I woke up at 6 this morning, forced myself out of bed, drank coffee, took a shower and started feeling awake and energized right about the time I received an email that my 8am class would not be happening because of inclement weather. I’m thinking the fact that I was slightly disappointed could be a sign that I’m losing my mind. I just hate to get behind and have the syllabus screwed up. I like things to happen as they’re outlined to happen. I’m pretty resistant to structure change.
Another neurosis revealed. Keeping score?
I felt reluctant to pack everything up and go to the gym since I didn’t want to have to take another shower (in other words, too lazy), so I got out the Wii Fit. I hesitate to call what I did a workout, but it was movement nonetheless.
I have one major complaint about the Fit: There is WAY too much downtime. All the clicking A and listening to the “trainer” say something and clicking to something else, etc. is a slight waste of time. I will admit that I’m in a spectacularly cranky mood, but it started to irritate me this morning. I guess what I really wanted was a good workout and I just wasn’t getting it.

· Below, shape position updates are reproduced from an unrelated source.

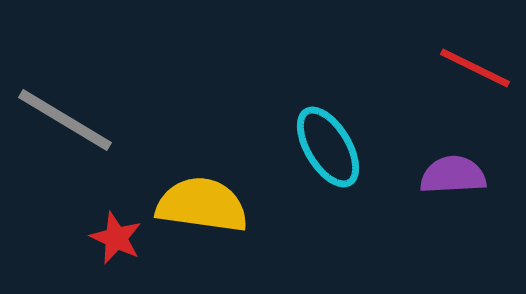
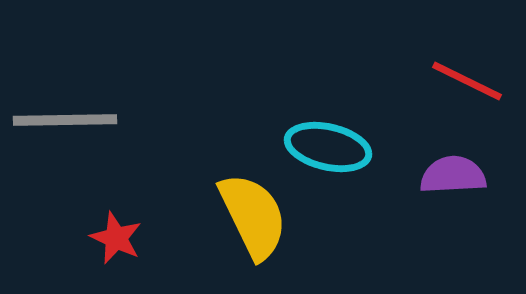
red line: moved 8 px left, 13 px down
gray line: rotated 32 degrees counterclockwise
cyan ellipse: rotated 46 degrees counterclockwise
yellow semicircle: moved 51 px right, 11 px down; rotated 56 degrees clockwise
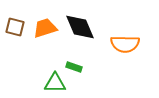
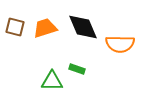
black diamond: moved 3 px right
orange semicircle: moved 5 px left
green rectangle: moved 3 px right, 2 px down
green triangle: moved 3 px left, 2 px up
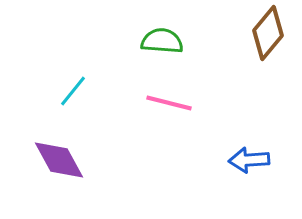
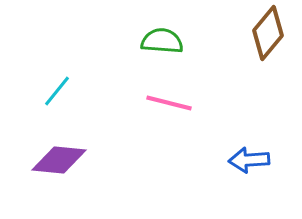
cyan line: moved 16 px left
purple diamond: rotated 56 degrees counterclockwise
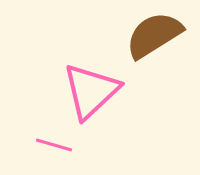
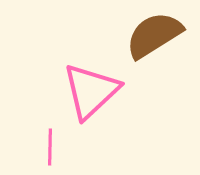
pink line: moved 4 px left, 2 px down; rotated 75 degrees clockwise
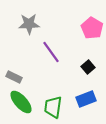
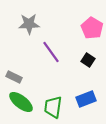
black square: moved 7 px up; rotated 16 degrees counterclockwise
green ellipse: rotated 10 degrees counterclockwise
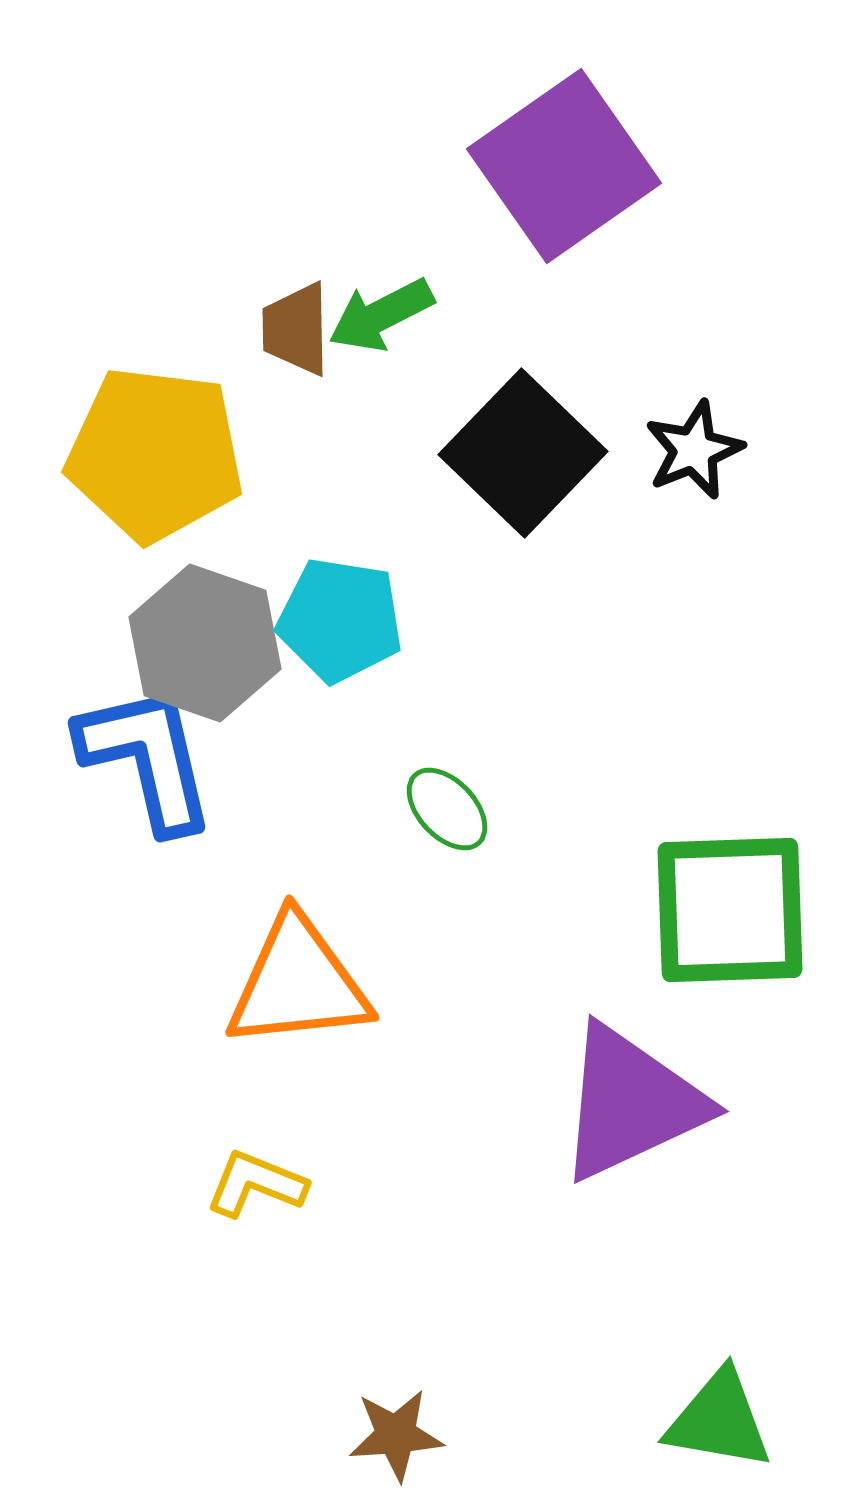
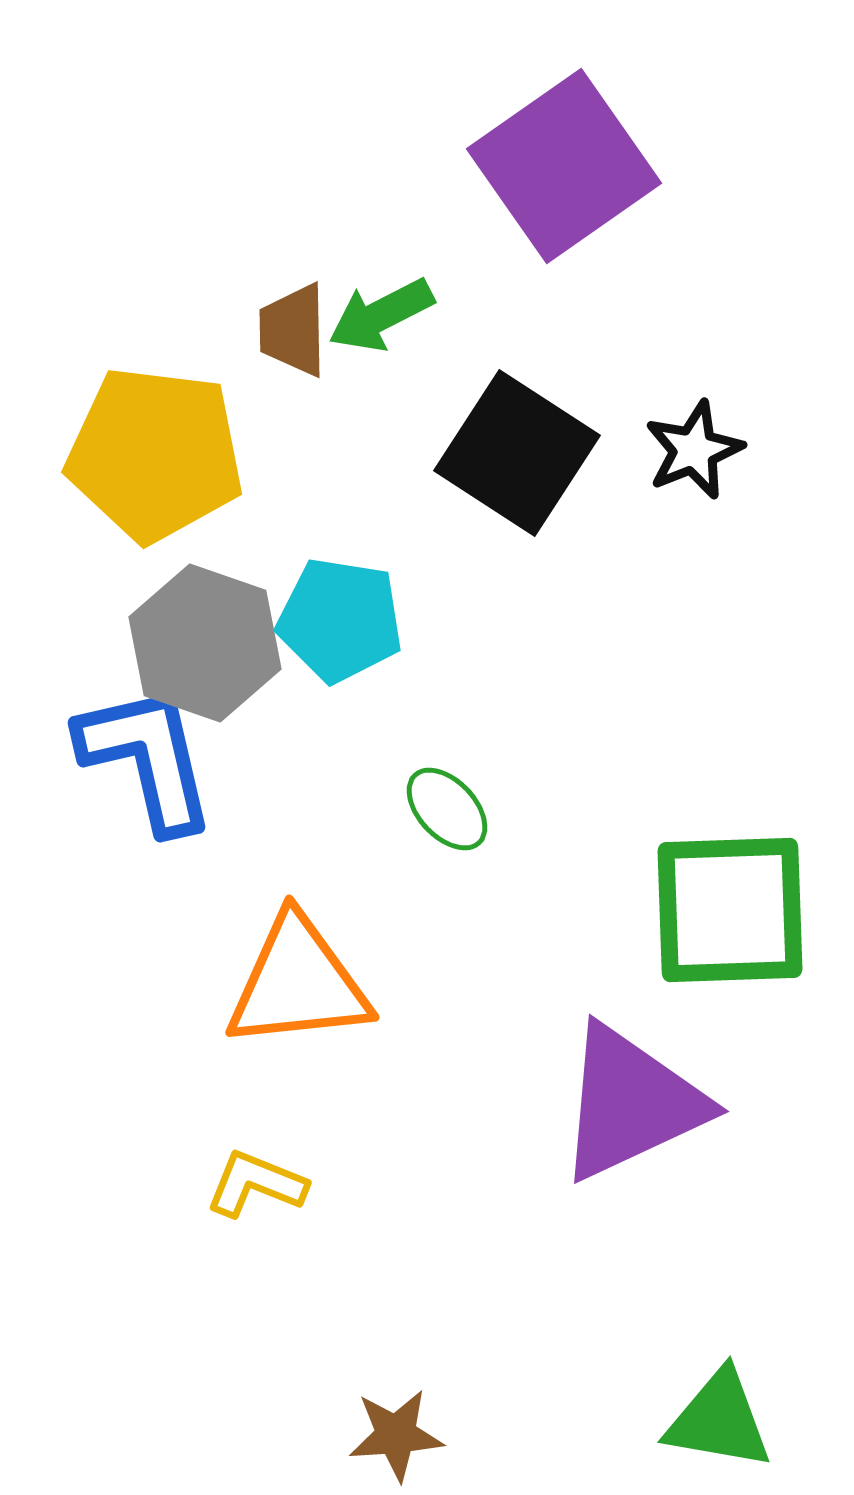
brown trapezoid: moved 3 px left, 1 px down
black square: moved 6 px left; rotated 11 degrees counterclockwise
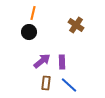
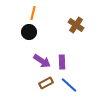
purple arrow: rotated 72 degrees clockwise
brown rectangle: rotated 56 degrees clockwise
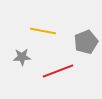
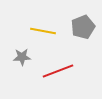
gray pentagon: moved 3 px left, 15 px up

The Fit is fun and syncs right up with my competitive nature, but I can’t quite consider it an exercise tool. I’m thinking I need to just remember that, enjoy it for what it is and remember that taking the lazy way out never makes me happy.
I think I’ve finally found something remotely healthy that curbs the ice cream cravings.
(1/2 c vanilla yogurt, 1/2 c kashi cereal, 1/2 banana, strawberries & blueberries. I ended up dumping it into a bowl because I’m not so swift with the food preparation and overstuffed the cup. Also, too lazy to take actual picture, but pretty good at hiding, huh?)
We went to dinner at a friend’s house on Saturday night and had this for dessert and I LOVED it. It had never occurred to me that I could use something other than plain yogurt (which Jon loves and I hate). I had it last night and again this morning. I was so excited you would’ve thought I’d given myself permission to eat actual ice cream for breakfast.